I’m a bit late to the bandwagon (aren’t I always?) We’ve had family premium on Spotify for about six months now, and the whole experience is wonderful. I’d forgotten how much I like music, and how entwined my mood and music can be. New music at my finger tips and the ability to make playlists for every mood?  YES, PLEASE!! EVERY DAY ALL DAY LONG!  A couple weeks ago I ran across this little gem, and I’ve probably listened to it sixty-eight times since then. So now I share it with you, enjoy!

Remember to Breathe: Sharks, faith and other things with teeth

Speaking of forgetting, last night we were sitting in bed, scrolling through Netflix, as you do, and Hunky ran across a new BBC documentary. Sharks. I cannot overemphasize how much I love sharks. Jaws is my secret favorite movie. For my 34th birthday, Hunky gave me an hour in the shark tank at Sea World for my birthday, arguably the greatest gift ever. When we still had cable, I treated Shark Week like a liturgical holy week.

Sadly, it’s been awhile since I watched or listened or paid attention to anything, really, about sharks. If asked, I will passionately exclaim, I LOVE SHARKS! And I’ll be telling the truth, even if my passion is more dry and dusty ancient knowledge than hands on, heart on, messy, wet, toothsome experience.

But last night, I remembered. As I watched the ragged-tooth shark on my TV screen, I remembered, ghostly forms swimming towards me in a shark cage. Oxygen sighed loudly in my ears as my very breath flowed into me, rather than being excessively available. I remembered the echoing, ghostly quiet as I watched a world in which I was completely foreign carrying on beneath and around me, entranced as living dinosaurs examined me, possibly a bit more hungrily than I examined them.

I can’t remember the last time I experienced something so visceral and full of wonder.

In the safety of my bedroom, I listened to the narrator talk about eons of time, 400 million years, as light slanted through the water and mysterious, alien landscapes burst forth on screen. Not too long ago, I fought so hard against those numbers, needing to be certain, desperate to be right.  I’m not that person anymore, but stepping away from certainty and those prescribed faith tracks is a bit like stepping into a cage over shark infested water.

More than a few decades ago, I earned my scuba license in a highly-chlorinated, basement, college swimming pool.

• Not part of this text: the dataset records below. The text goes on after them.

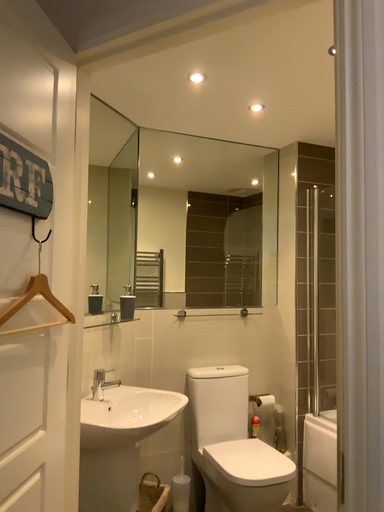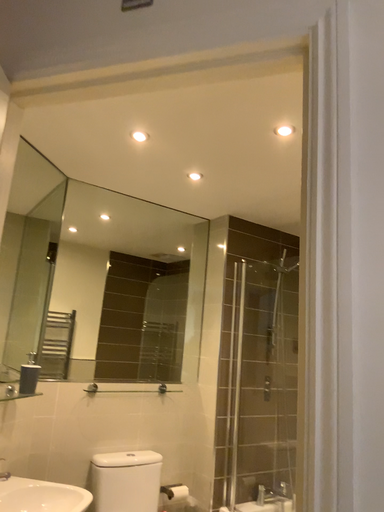
Question: How did the camera likely rotate when shooting the video?

Choices:
 (A) rotated right
 (B) rotated left

Answer: (A)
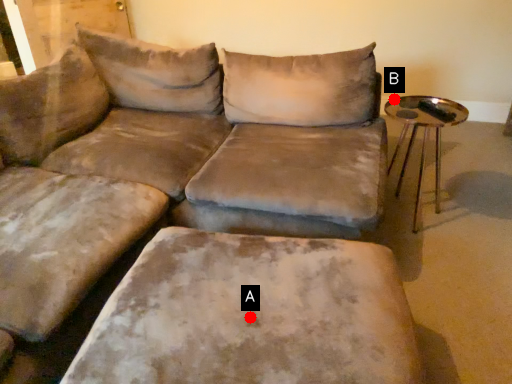
Question: Two points are circled on the image, labeled by A and B beside each circle. Among these points, which one is nearest to the camera?

Choices:
 (A) A is closer
 (B) B is closer

Answer: (A)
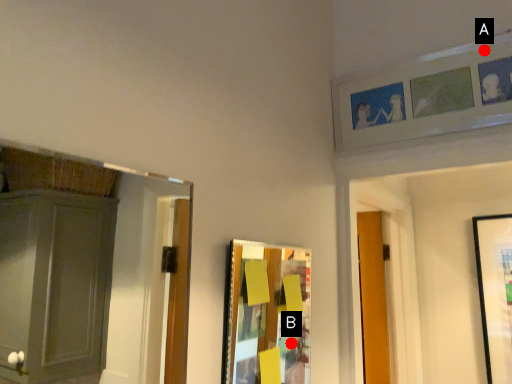
Question: Two points are circled on the image, labeled by A and B beside each circle. Which point is farther to the camera?

Choices:
 (A) A is further
 (B) B is further

Answer: (A)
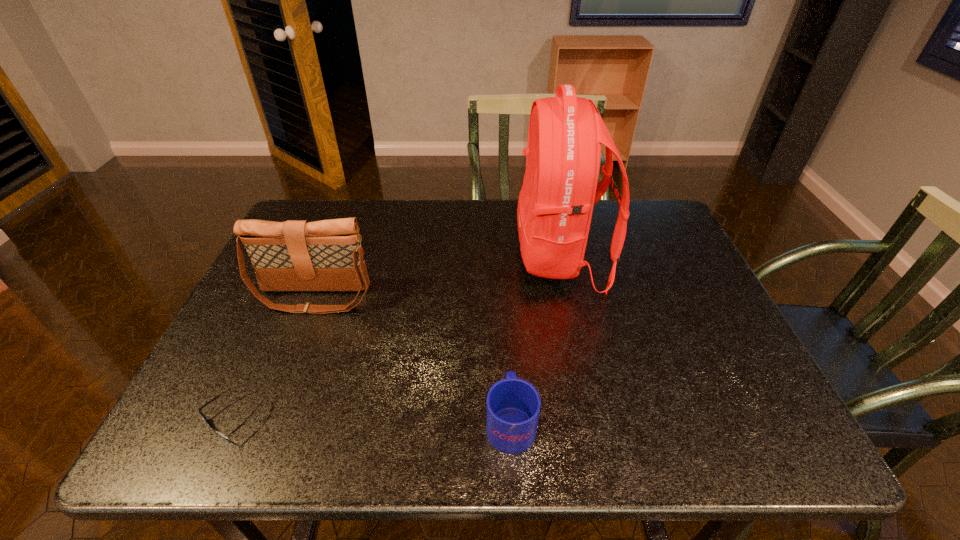
The height and width of the screenshot is (540, 960). In order to click on vacant space located on the side with the handle of the mug in this screenshot , I will do click(x=503, y=294).

The image size is (960, 540). I want to click on object situated at the far edge, so click(559, 190).

Find the location of a particular element. This screenshot has width=960, height=540. mug present at the near edge is located at coordinates (513, 405).

Where is `sunglasses that is at the near edge`? sunglasses that is at the near edge is located at coordinates (203, 416).

Image resolution: width=960 pixels, height=540 pixels. I want to click on shoulder bag at the left edge, so click(x=296, y=255).

Where is `sunglasses located at the left edge`? sunglasses located at the left edge is located at coordinates (203, 416).

What are the coordinates of `object that is at the near left corner` in the screenshot? It's located at (203, 416).

I want to click on vacant space at the far edge, so click(x=429, y=214).

At what (x,y) coordinates should I click in order to perform the action: click on vacant space at the near edge of the desktop. Please return your answer as a coordinate pair (x, y). Image resolution: width=960 pixels, height=540 pixels. Looking at the image, I should click on (483, 421).

At what (x,y) coordinates should I click in order to perform the action: click on free space at the left edge of the desktop. Please return your answer as a coordinate pair (x, y). The image size is (960, 540). Looking at the image, I should click on (245, 301).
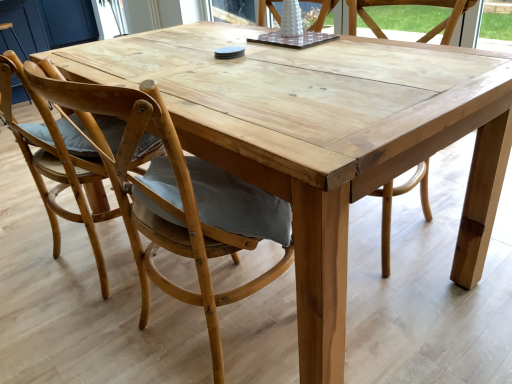
In order to face natural wood chair at center, which ranks as the 4th chair in left-to-right order, should I rotate leftwards or rightwards?

A 14.735 degree turn to the right will do.

This screenshot has width=512, height=384. What do you see at coordinates (57, 168) in the screenshot?
I see `light brown wood chair at left, which ranks as the fourth chair in right-to-left order` at bounding box center [57, 168].

This screenshot has width=512, height=384. I want to click on white matte vase at upper center, the 3th chair when ordered from left to right, so click(321, 13).

Where is `natural wood chair at center, which ranks as the 4th chair in left-to-right order`? natural wood chair at center, which ranks as the 4th chair in left-to-right order is located at coordinates (409, 4).

Is natural wood chair at center, which is counted as the 1th chair, starting from the right, facing towards white matte vase at upper center, which is the second chair in right-to-left order?

No, natural wood chair at center, which is counted as the 1th chair, starting from the right, is not turned towards white matte vase at upper center, which is the second chair in right-to-left order.

Considering the relative sizes of natural wood chair at center, which is counted as the 1th chair, starting from the right, and white matte vase at upper center, the 3th chair when ordered from left to right, in the image provided, is natural wood chair at center, which is counted as the 1th chair, starting from the right, bigger than white matte vase at upper center, the 3th chair when ordered from left to right,?

Yes, natural wood chair at center, which is counted as the 1th chair, starting from the right, is bigger than white matte vase at upper center, the 3th chair when ordered from left to right.

Which is closer to the camera, (392, 190) or (322, 16)?

Point (392, 190) appears to be closer to the viewer than point (322, 16).

From the picture: Can you confirm if natural wood chair at center, which is counted as the 1th chair, starting from the right, is shorter than white matte vase at upper center, which is the second chair in right-to-left order?

Incorrect, the height of natural wood chair at center, which is counted as the 1th chair, starting from the right, does not fall short of that of white matte vase at upper center, which is the second chair in right-to-left order.

Is point (192, 195) closer or farther from the camera than point (59, 167)?

Point (192, 195) appears to be closer to the viewer than point (59, 167).

Based on the photo, in terms of width, does natural wood chair at center, placed as the second chair when sorted from left to right, look wider or thinner when compared to light brown wood chair at left, which ranks as the fourth chair in right-to-left order?

Considering their sizes, natural wood chair at center, placed as the second chair when sorted from left to right, looks slimmer than light brown wood chair at left, which ranks as the fourth chair in right-to-left order.

Is natural wood chair at center, the third chair in the right-to-left sequence, facing towards light brown wood chair at left, acting as the 1th chair starting from the left?

No.

Considering the positions of objects natural wood chair at center, placed as the second chair when sorted from left to right, and light brown wood chair at left, which ranks as the fourth chair in right-to-left order, in the image provided, who is behind, natural wood chair at center, placed as the second chair when sorted from left to right, or light brown wood chair at left, which ranks as the fourth chair in right-to-left order,?

light brown wood chair at left, which ranks as the fourth chair in right-to-left order, is more distant.

Considering the positions of objects light brown wood chair at left, which ranks as the fourth chair in right-to-left order, and natural wood chair at center, the third chair in the right-to-left sequence, in the image provided, who is in front, light brown wood chair at left, which ranks as the fourth chair in right-to-left order, or natural wood chair at center, the third chair in the right-to-left sequence,?

natural wood chair at center, the third chair in the right-to-left sequence, is closer to the camera.

Which is more distant, (49, 211) or (48, 89)?

Point (49, 211)

Does light brown wood chair at left, which ranks as the fourth chair in right-to-left order, appear on the right side of natural wood chair at center, the third chair in the right-to-left sequence?

Incorrect, light brown wood chair at left, which ranks as the fourth chair in right-to-left order, is not on the right side of natural wood chair at center, the third chair in the right-to-left sequence.

Can we say light brown wood chair at left, which ranks as the fourth chair in right-to-left order, lies outside natural wood chair at center, placed as the second chair when sorted from left to right?

Indeed, light brown wood chair at left, which ranks as the fourth chair in right-to-left order, is completely outside natural wood chair at center, placed as the second chair when sorted from left to right.

Who is shorter, natural wood chair at center, placed as the second chair when sorted from left to right, or natural wood chair at center, which is counted as the 1th chair, starting from the right?

With less height is natural wood chair at center, placed as the second chair when sorted from left to right.

Is natural wood chair at center, the third chair in the right-to-left sequence, outside of natural wood chair at center, which ranks as the 4th chair in left-to-right order?

Yes.

Is natural wood chair at center, placed as the second chair when sorted from left to right, smaller than natural wood chair at center, which is counted as the 1th chair, starting from the right?

Indeed, natural wood chair at center, placed as the second chair when sorted from left to right, has a smaller size compared to natural wood chair at center, which is counted as the 1th chair, starting from the right.

From the natural wood chair at center, which is counted as the 1th chair, starting from the right, count 2nd chairs forward and point to it. Please provide its 2D coordinates.

[(176, 199)]

Locate an element on the screen. Image resolution: width=512 pixels, height=384 pixels. the 1st chair directly beneath the natural wood chair at center, which ranks as the 4th chair in left-to-right order (from a real-world perspective) is located at coordinates (176, 199).

Which is correct: natural wood chair at center, which is counted as the 1th chair, starting from the right, is inside natural wood chair at center, placed as the second chair when sorted from left to right, or outside of it?

natural wood chair at center, which is counted as the 1th chair, starting from the right, is spatially situated outside natural wood chair at center, placed as the second chair when sorted from left to right.

Looking at this image, which of these two, natural wood chair at center, which is counted as the 1th chair, starting from the right, or natural wood chair at center, the third chair in the right-to-left sequence, is bigger?

With larger size is natural wood chair at center, which is counted as the 1th chair, starting from the right.

From a real-world perspective, who is located higher, natural wood chair at center, which is counted as the 1th chair, starting from the right, or natural wood chair at center, placed as the second chair when sorted from left to right?

From a 3D spatial view, natural wood chair at center, which is counted as the 1th chair, starting from the right, is above.

Looking at this image, is white matte vase at upper center, the 3th chair when ordered from left to right, further to the viewer compared to natural wood chair at center, placed as the second chair when sorted from left to right?

Yes.

In the scene shown: Is white matte vase at upper center, the 3th chair when ordered from left to right, oriented away from natural wood chair at center, the third chair in the right-to-left sequence?

white matte vase at upper center, the 3th chair when ordered from left to right, does not have its back to natural wood chair at center, the third chair in the right-to-left sequence.

From the image's perspective, which is below, white matte vase at upper center, which is the second chair in right-to-left order, or natural wood chair at center, placed as the second chair when sorted from left to right?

The highlight of this experience would be diving the Crystal River during a weekend trip to Florida.  I remember squeezing into my farmer johns and lowering myself into the water, spitting into my mask and finally, adjusting the regulator, the thing tethering me to life when I enter the unknown.

The first time you lower yourself into the water you think, I can’t believe all of this is here, all the time. All this beauty and miracle going on all around me, and I didn’t even know it.  The next thing you think is Breathe. Don’t forget to breathe. Keep breathing. In and out.  Because while you are swept up in this utterly novel and foreign universe, your mind is yelling. You are in a place you don’t belong and cannot survive. It’s desperately trying to convince you if you breathe in, you will die.

During this dive in the Crystal River an alligator gar decided he wanted my mask for himself. He tried to take it from my face using only his teeth. In the moment I was terrified. Now I remember it as one of the most thrilling and unexpected moments in my life.

Faith is like this sometimes, too, entirely beautiful and safe inside the boat. You can go places you’ve never been and see things you’ve never seen before. It’s all completely safe as long as you stay inside the boat.  But underneath is completely different, beautiful and ancient, and mostly hidden beneath the surface.  Always there, as real as air and sunlight and flotation devices in case of emergency.  We can enter into it if we wish and see other, deeper things we’ve never seen. It feels lonely at first, but soon hosts of living creatures swim around us, as curious of us as we are of them. Some of them, maybe, a little dangerous.

It’s an experience both visceral and full of wonder. I have to keep reminding myself that it’s ok to breathe.